[This review was published in the November/December 1994 issue of Conservative Review, pp. 35-36.] 

 

 Book Review

 

The American Revolution Resurgent

By Raphael G. Kazmann

Washington, D.C.: Scott-Townsend Publishers, 1993

 

Reviewed by Dwight D. Murphey 

 

            Until his retirement in 1982, Raphael Kazmann was a professor of civil engineering at Louisiana State University.  It is the tendency of a true intellect to range widely, with the result in Kazmann’s case that he brings his practical wisdom to bear on issues of moral philosophy, political economy and economics.  In this book, he has applied liberalism (in its classical rather than its twentieth century American statist sense) to a variety of contemporary issues.  He has at the same time restated classical liberalism’s fundamental theory in a semantic of “democracy” that is most attractive in our own century.

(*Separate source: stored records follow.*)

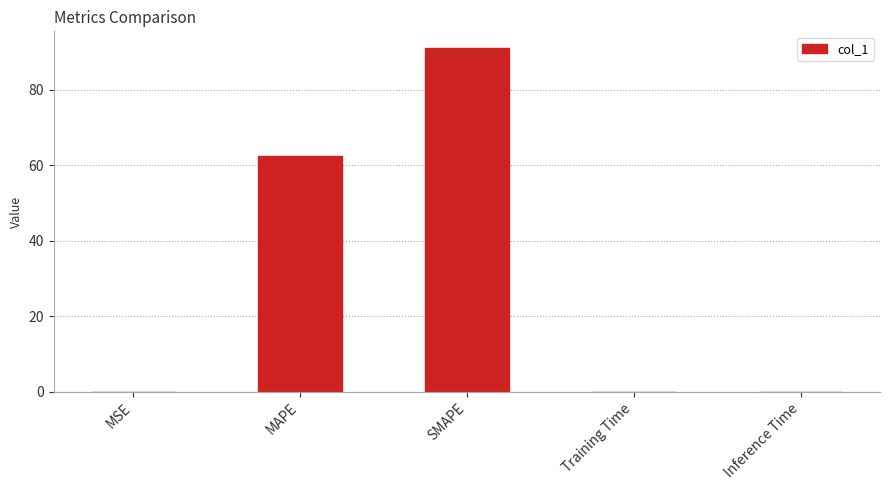

What is the sum of all values?

153.5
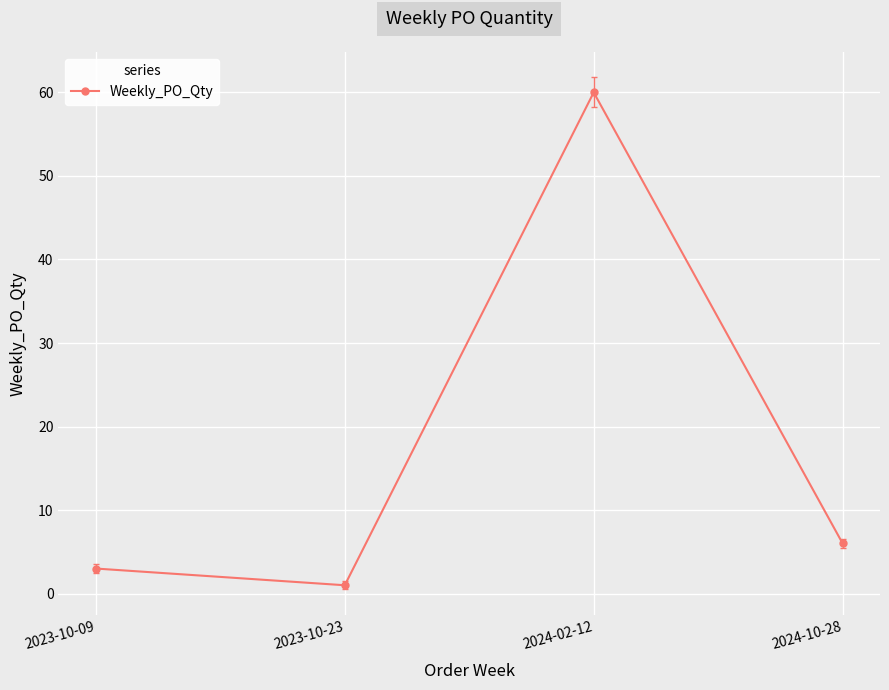

The value at 2024-10-28 is 6. True or false?

True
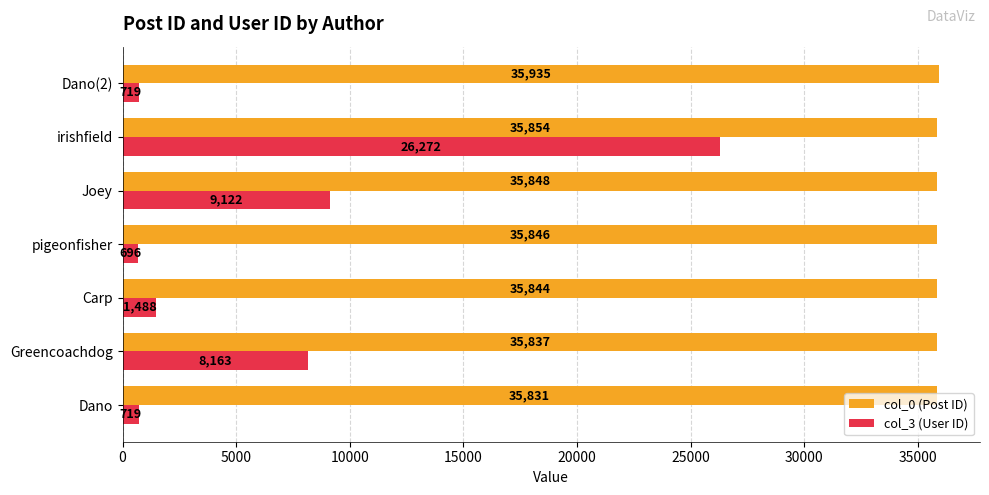

Is it true that col_0 (Post ID) equals 50548 at Joey?

False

            Several themes stand out:

            First, he has drawn his philosophy from such classical liberal stalwarts as Frederic Bastiat, Alexis de Tocqueville, Ayn Rand, and the Austrian economists.  So much does their thinking undergird his discussion that it is helpful to think of the book as at least in part an application of their analysis to current topics in American economics and politics.  Readers will find the book an excellent contemporary primer on classical liberalism.

            Kazmann holds steady with classical liberal premises, taking us back to fundamentals.  This is very much a virtue in an age that tends so easily to proceed without reference to those fundamentals (such as Americans are doing with regard to the principle of federalism, as we allow more and more governmental functions to be centralized in Washington, virtually without discussion of the whole issue of what used to be called “the division of powers”).

            A second salient characteristic of the book is Kazmann’s application of natural law theory.  He argues persuasively that principles of society can be distilled from experience that are on a par with physical laws.  Run contrary to them, and the consequences will be injurious—if not sooner, then later.  Human beings cannot do with impunity just anything they decide to do; there are realities they must take into account.  What are these realities?  Kazmann finds them, as we would expect, in such insights of classical liberalism and of basic moral theory as “do not steal,” “do not lie,” and “do not murder,” each of which has extended applications in a number of areas.

            Third, Kazmann relates classical liberalism to “democracy.”  Vital to his argument is his contention that the most enlightened definition of that term necessarily involves, as a major ingredient, the society’s ongoing adherence to the principles of morality (i.e., of natural law).  The reader will notice that for Kazmann this makes the substantive doctrines of classical liberalism virtually coterminous with democracy.  Should anyone argue that this is simply an ideological preemptive strike, seizing for a certain philosophy the benefits of yet another of the great emotive words—e.g., freedom, justice and equality—by which people guide their attachments, let it be answered that that is precisely what each of the other philosophies has done.  There is no reason for classical liberalism to do any less.  Whether the claim is valid or not must be judged by whether the philosophy as a whole is sound: if it is, its claim to the word is acceptable; if it is not, then the claim is spurious.

            Fourth, the book makes valuable contributions through the author’s discussion of specific issues.  His chronological history of the German hyperinflation of 1922-3 is astounding to anyone who hasn’t seen it anywhere else before—as I haven’t.  He gives tables showing the growth of transfer payments in the United States, of Social Security rates, and of youth unemployment.  Kazmann’s background as an engineer makes especially rewarding his discussion of the problems inherent in water resource programs and in environmental protection.  (It is almost providential that the great Midwestern floods of 1993 came along when they did to show just how right his criticisms of government water programs have been.)

            Always readable, always interesting, and relatively brief in its span of 186 pages, The American Revolution Resurgent deserves a wide circulation.  It is a book that every American should read.